Barring mayoral intervention, the only Department of Health and Mental Hygiene immunization clinic in the borough, located in Corona, will be shut down as of Aug. 21.
Many elected officials and community leaders protested the closure on Wednesday outside the fated clinic — the Corona Health Center at 34-33 Junction Blvd.
The clinic provides vaccinations recommended for those older than 4 years old from Hepatitis B to pertussis, also known as whooping cough.
The Tremont Clinic in the Bronx is on this month’s chopping block, leaving Ft. Greene Health Center in Brooklyn as the only DOHMH clinic to remain.
No staff would be laid off as a result of the closures, the agency said.
Critics say the DOHMH is abandoning their core mission.
Evelyn Martinez, exiting the clinic with her three children, one of whom came for a checkup, said she has been using the clinic for six years.
“It’s a good clinic,” she said. “It helps a lot.” She said that closing it would mean she would have to travel elsewhere and lose a full day of work. “I’m a single mother. Here it’s one hour or two.”
Corona resident Nelsi Mena, speaking in Spanish, indicated that closing the center would “not be prudent. It benefits the whole community. We’d have to go somewhere else.”
DOHMH responded: “This is not a decision that the department takes lightly,” but it is doing so to preserve essential function and reduce costs.

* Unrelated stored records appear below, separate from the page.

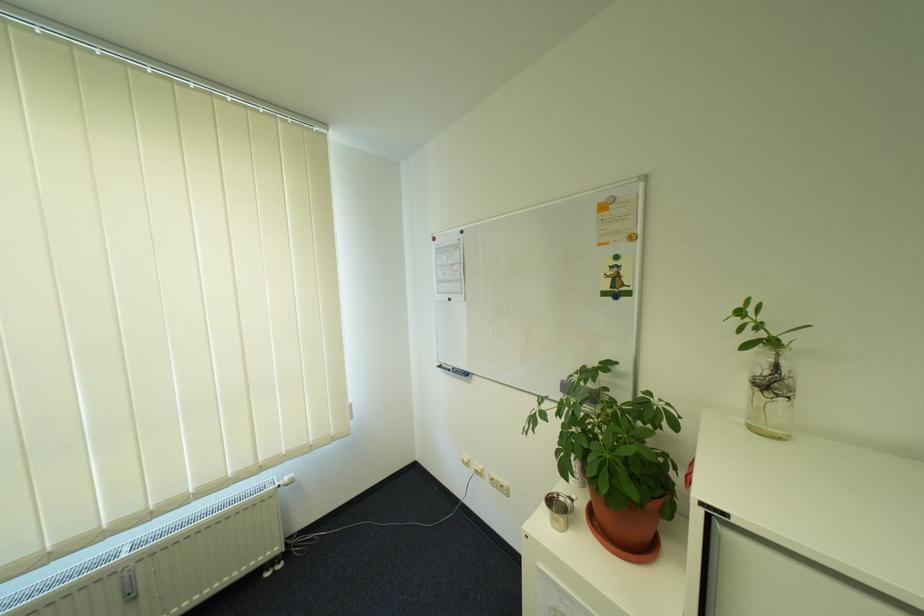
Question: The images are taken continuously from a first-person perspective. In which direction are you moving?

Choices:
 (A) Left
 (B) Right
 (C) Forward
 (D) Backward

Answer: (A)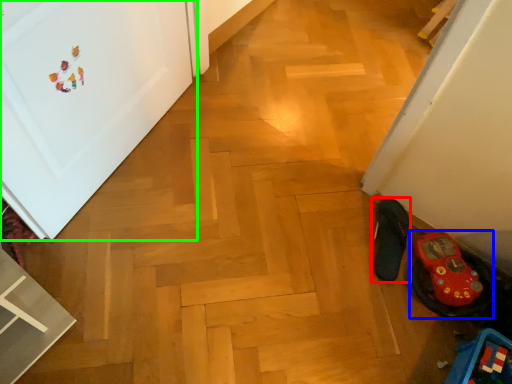
Question: Considering the real-world distances, which object is farthest from footwear (highlighted by a red box)? footwear (highlighted by a blue box) or door (highlighted by a green box)?

Choices:
 (A) footwear
 (B) door

Answer: (B)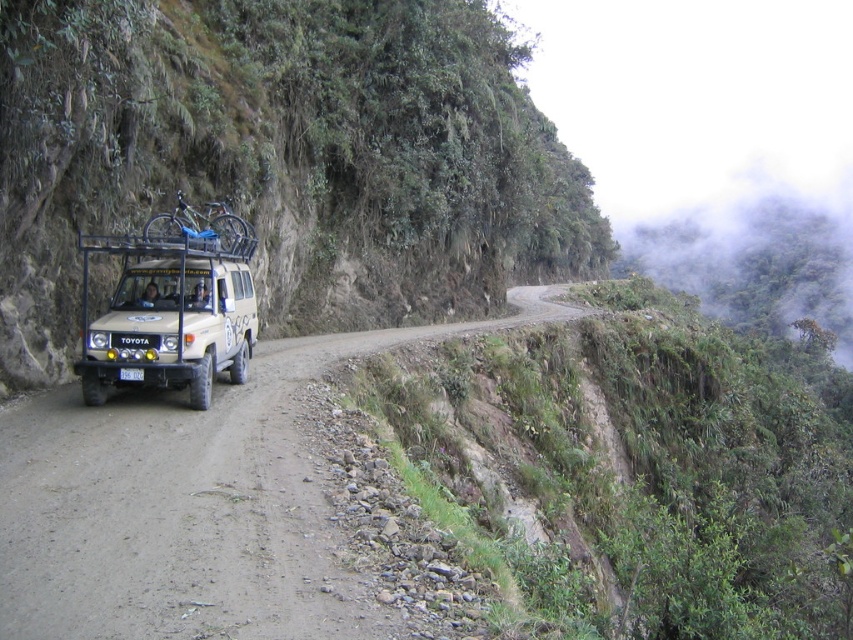
Question: Does green mossy hillside at left appear on the left side of dirt road at center?

Choices:
 (A) yes
 (B) no

Answer: (B)

Question: Which point is closer to the camera taking this photo?

Choices:
 (A) (119, 371)
 (B) (148, 272)
 (C) (219, 438)

Answer: (C)

Question: From the image, what is the correct spatial relationship of dirt road at center in relation to beige matte suv at center-left?

Choices:
 (A) right
 (B) left

Answer: (A)

Question: Among these objects, which one is nearest to the camera?

Choices:
 (A) green mossy hillside at left
 (B) white plastic license plate at center
 (C) dirt road at center
 (D) beige matte suv at center-left

Answer: (C)

Question: Which point is farther from the camera taking this photo?

Choices:
 (A) (141, 380)
 (B) (248, 76)
 (C) (218, 346)

Answer: (B)

Question: Is beige matte suv at center-left to the right of white plastic license plate at center from the viewer's perspective?

Choices:
 (A) no
 (B) yes

Answer: (B)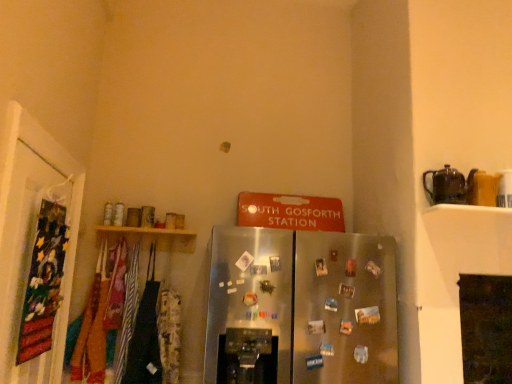
Question: Is wooden shelf at upper left outside velvet fabric banner at left?

Choices:
 (A) no
 (B) yes

Answer: (B)

Question: Does wooden shelf at upper left have a lesser height compared to velvet fabric banner at left?

Choices:
 (A) yes
 (B) no

Answer: (A)

Question: Would you consider wooden shelf at upper left to be distant from velvet fabric banner at left?

Choices:
 (A) yes
 (B) no

Answer: (B)

Question: Can you confirm if wooden shelf at upper left is taller than velvet fabric banner at left?

Choices:
 (A) no
 (B) yes

Answer: (A)

Question: From the image's perspective, is wooden shelf at upper left located beneath velvet fabric banner at left?

Choices:
 (A) yes
 (B) no

Answer: (B)

Question: Could you tell me if wooden shelf at upper left is turned towards velvet fabric banner at left?

Choices:
 (A) yes
 (B) no

Answer: (B)

Question: Considering the relative sizes of wooden shelf at upper left and brown ceramic teapot at upper right in the image provided, is wooden shelf at upper left wider than brown ceramic teapot at upper right?

Choices:
 (A) no
 (B) yes

Answer: (B)

Question: Is wooden shelf at upper left positioned behind brown ceramic teapot at upper right?

Choices:
 (A) yes
 (B) no

Answer: (A)

Question: Is wooden shelf at upper left positioned beyond the bounds of brown ceramic teapot at upper right?

Choices:
 (A) yes
 (B) no

Answer: (A)

Question: Is the surface of wooden shelf at upper left in direct contact with brown ceramic teapot at upper right?

Choices:
 (A) yes
 (B) no

Answer: (B)

Question: Is wooden shelf at upper left oriented towards brown ceramic teapot at upper right?

Choices:
 (A) no
 (B) yes

Answer: (A)

Question: Can you confirm if wooden shelf at upper left is thinner than brown ceramic teapot at upper right?

Choices:
 (A) yes
 (B) no

Answer: (B)

Question: Is satin silver refrigerator at center positioned behind velvet fabric banner at left?

Choices:
 (A) no
 (B) yes

Answer: (B)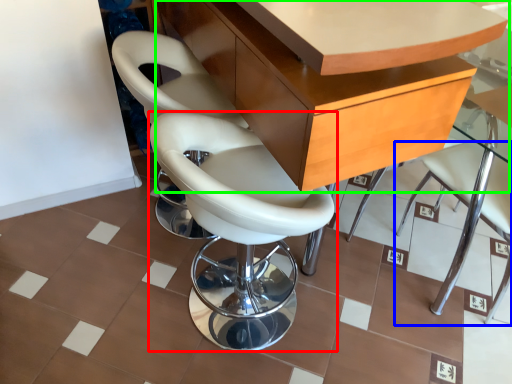
Question: Considering the real-world distances, which object is closest to chair (highlighted by a red box)? chair (highlighted by a blue box) or table (highlighted by a green box).

Choices:
 (A) chair
 (B) table

Answer: (B)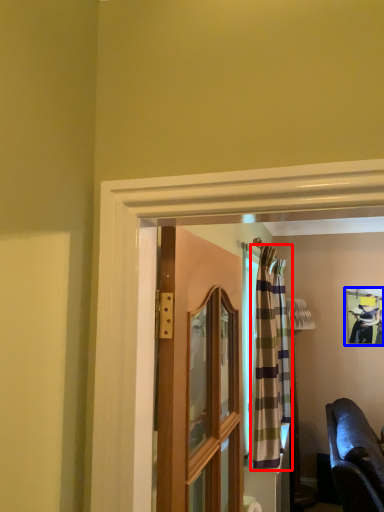
Question: Which point is further to the camera, curtain (highlighted by a red box) or picture frame (highlighted by a blue box)?

Choices:
 (A) curtain
 (B) picture frame

Answer: (B)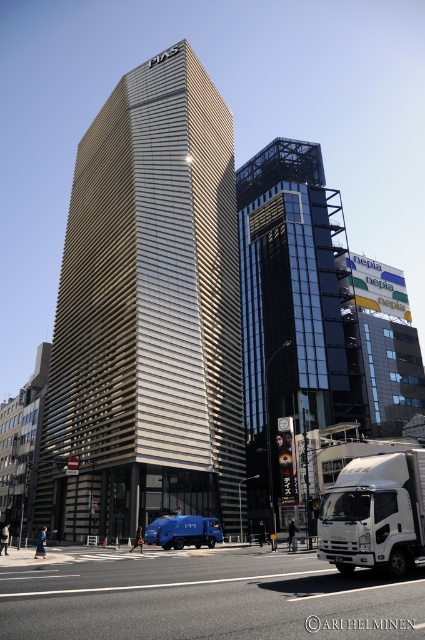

According to DOHMH, 1 percent of all vaccinations in the city are done at the department’s clinics and there are 22 primary providers in the borough that provide free or low-cost immunizations.
But state Sen. Jose Peralta (D-Corona) questioned if the other clinics could absorb the more-than 30,000 individuals who were seen at the two clinics. He wrote a letter to Mayor Bloomberg with these concerns.
He also asked if the remaining organizations could provide language services for the new clientele, which include large numbers of Spanish- and Korean-speaking individuals.
According to DC 37, the city’s largest public employee union, the Corona clinic alone in 2012 served 4,286 children and administered nearly 8,000 MMR vaccines, 6,600 hepatitis B vaccines and 3,100 influenza vaccines.
Without proper vaccines, children are not allowed to attend New York’s public schools.
“It is ironic” said Judith Arroyo, president of the United Federation of Nurses and Epidemiologists Local 436, that the closure could come during August, which is National Immunization Awareness Month.
She added, “The largest expense doesn’t cost the city anything,” indicating that the federal government buys the vaccines for the children and distributes them for free.
“The mayor and his administration did not inform anyone,” said Fitz Reid, president of Health Services Employees Local 768, “No information was given. Sound the alarm. Spread the word.”
Additionally Peralta said the Corona and Tremont Health Centers “may not be closed unless the city gives the DOH notice of the planned closure, submits an acceptable closure plan, and receives written permission to close the clinic ... I ... ask that you provide me with a copy of the closure plan and a written explanation as to why it was apparently deemed acceptable.”
He urged the mayor “to do what is necessary to keep these clinics open.”
Co-sponsoring the press conference protesting the closure of the clinics were community groups Make the Road-NY, the Commission on the Public’s Health System and the People’s Budget Coalition.